• **Task to carry out**: Return each line of the data below verbatim; pictures are to be left out.

• **Information given**:

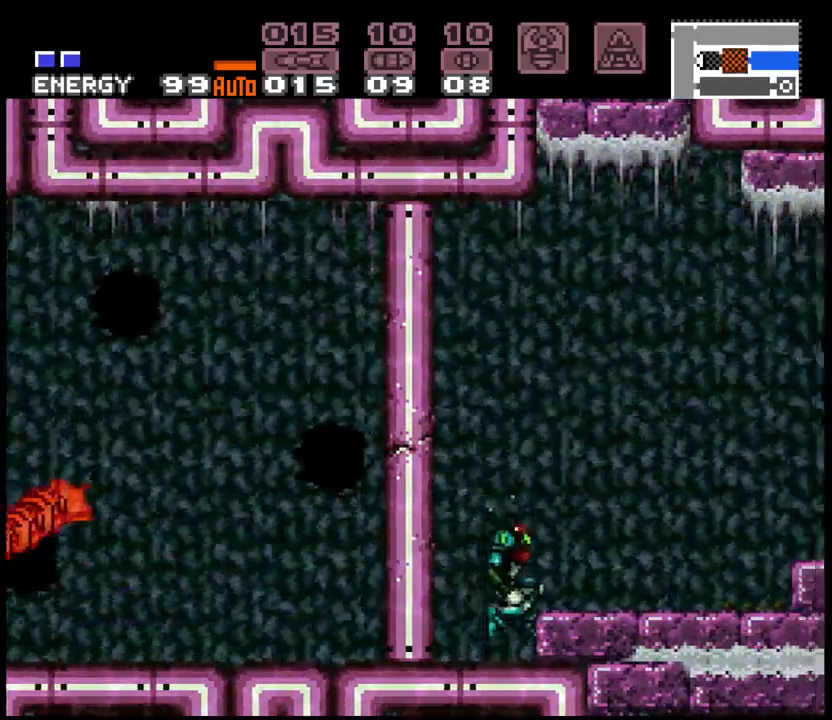
Gameplay with a controller (Nintendo layout); each line is a JSON object with the inputs held at the frame after it (dt_ms = milliseconds from this image to that frame). "events" lists button and stick changes between this image and that frame as [ms after this image, input, new state], when the widget could be followed in between. Not read: DPAD_UP L3 R3 START.
{"dt_ms": 1000, "buttons": []}
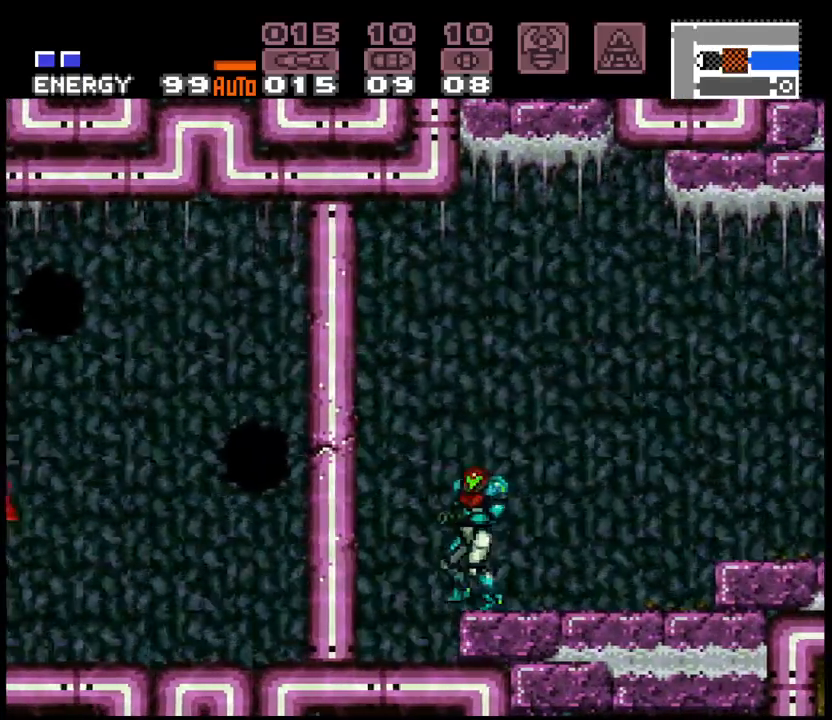
{"dt_ms": 500, "buttons": ["A"], "events": [[233, "A", "down"]]}
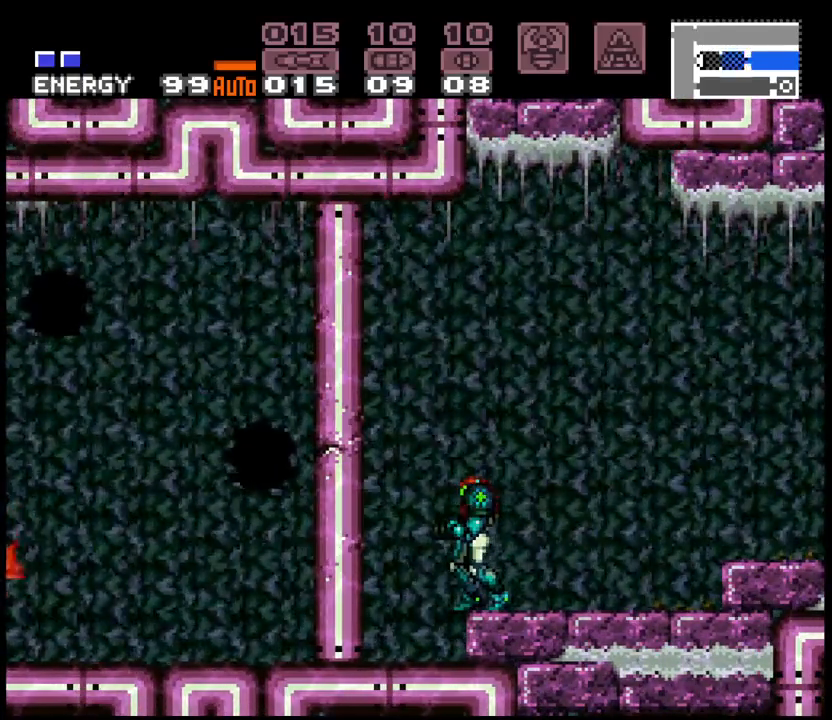
{"dt_ms": 500, "buttons": ["A"], "events": []}
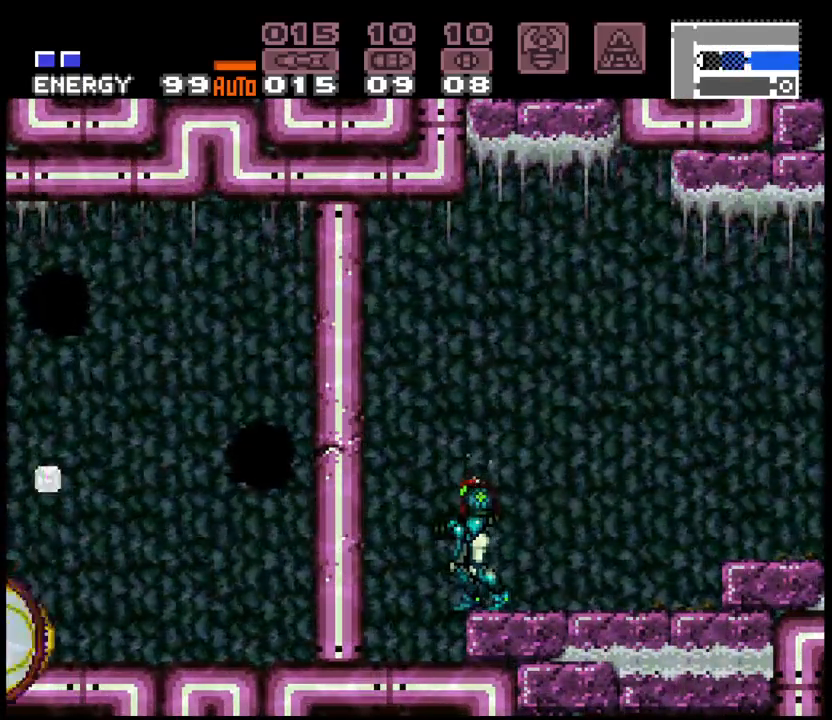
{"dt_ms": 500, "buttons": ["A", "B", "DPAD_LEFT"], "events": [[433, "DPAD_LEFT", "down"], [500, "B", "down"]]}
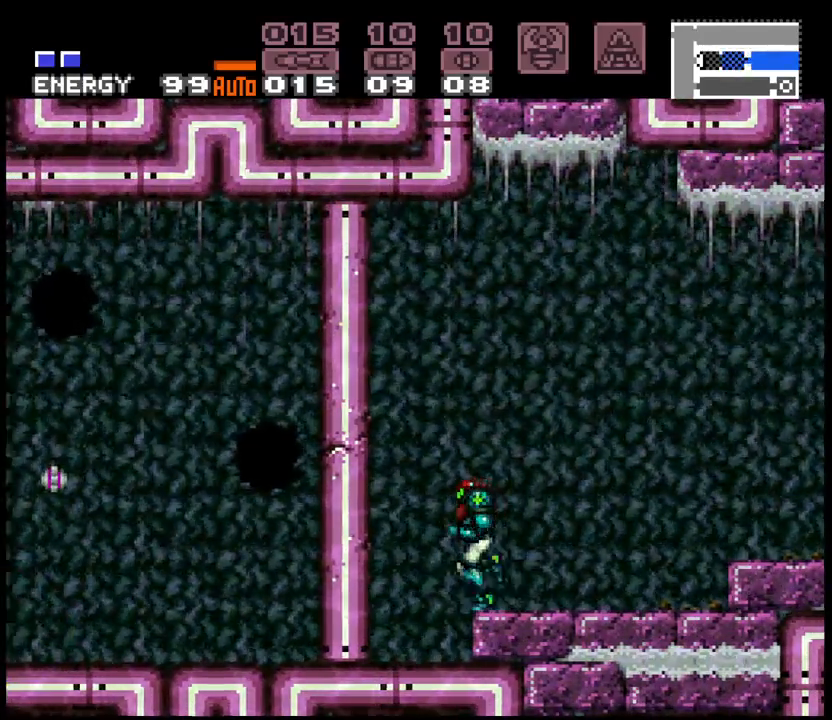
{"dt_ms": 500, "buttons": ["A", "B", "DPAD_LEFT"]}
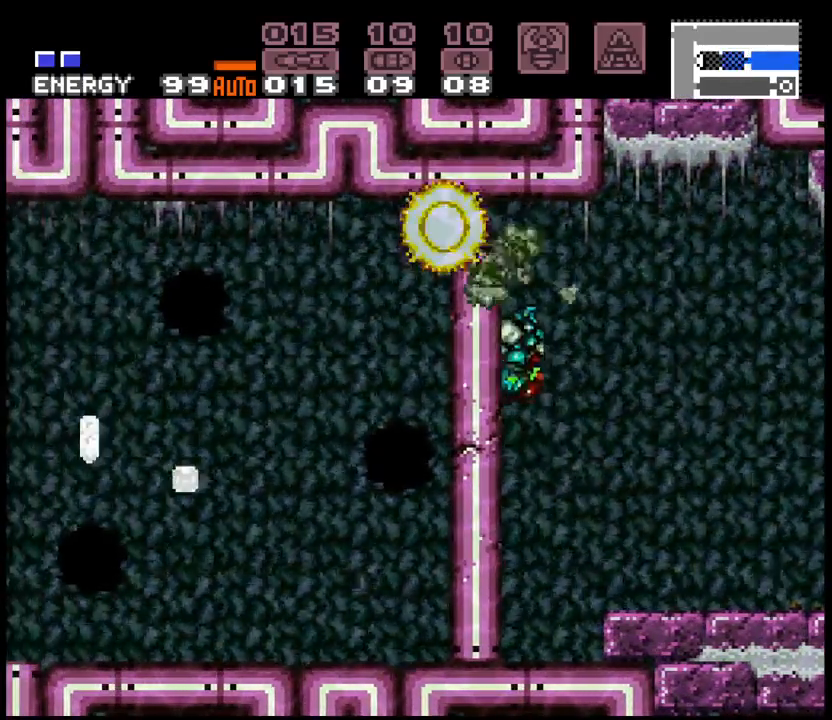
{"dt_ms": 500, "buttons": ["A", "B", "DPAD_LEFT"], "events": []}
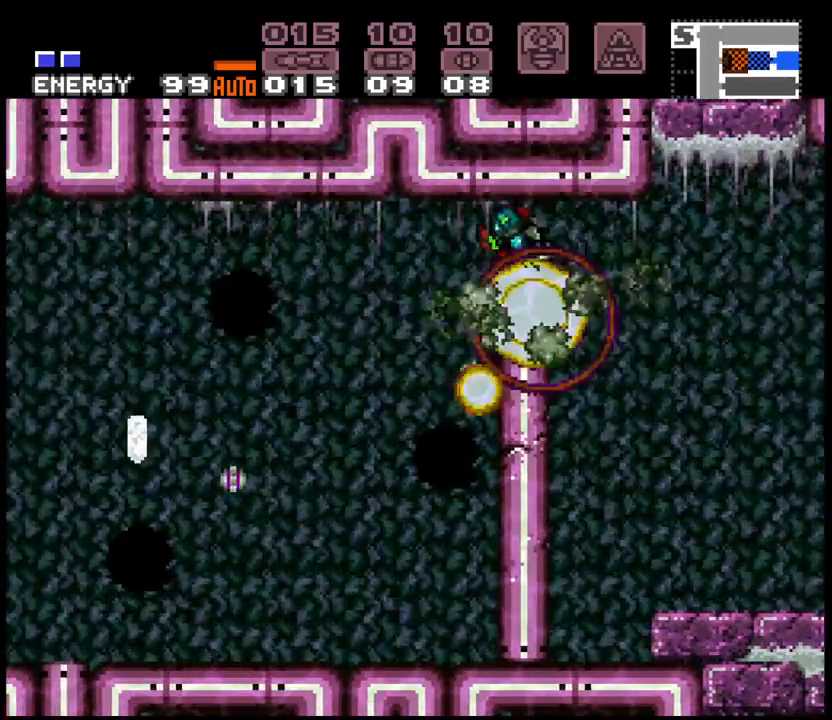
{"dt_ms": 500, "buttons": ["A", "DPAD_LEFT"], "events": [[133, "B", "up"]]}
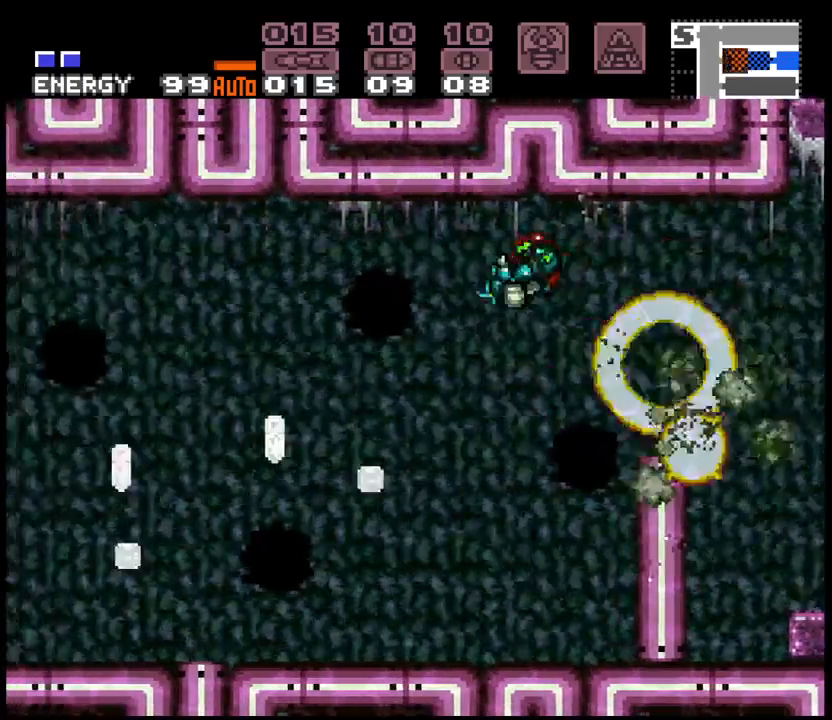
{"dt_ms": 500, "buttons": ["A", "DPAD_LEFT"], "events": []}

• **Answer for this exercise**:
Gameplay with a controller (Nintendo layout); each line is a JSON object with the inputs held at the frame after it (dt_ms = milliseconds from this image to that frame). "events" lists button and stick changes between this image and that frame as [ms after this image, input, new state], when the widget could be followed in between. Not read: DPAD_UP L3 R3 START.
{"dt_ms": 1000, "buttons": []}
{"dt_ms": 500, "buttons": ["A"], "events": [[233, "A", "down"]]}
{"dt_ms": 500, "buttons": ["A"], "events": []}
{"dt_ms": 500, "buttons": ["A", "B", "DPAD_LEFT"], "events": [[433, "DPAD_LEFT", "down"], [500, "B", "down"]]}
{"dt_ms": 500, "buttons": ["A", "B", "DPAD_LEFT"]}
{"dt_ms": 500, "buttons": ["A", "B", "DPAD_LEFT"], "events": []}
{"dt_ms": 500, "buttons": ["A", "DPAD_LEFT"], "events": [[133, "B", "up"]]}
{"dt_ms": 500, "buttons": ["A", "DPAD_LEFT"], "events": []}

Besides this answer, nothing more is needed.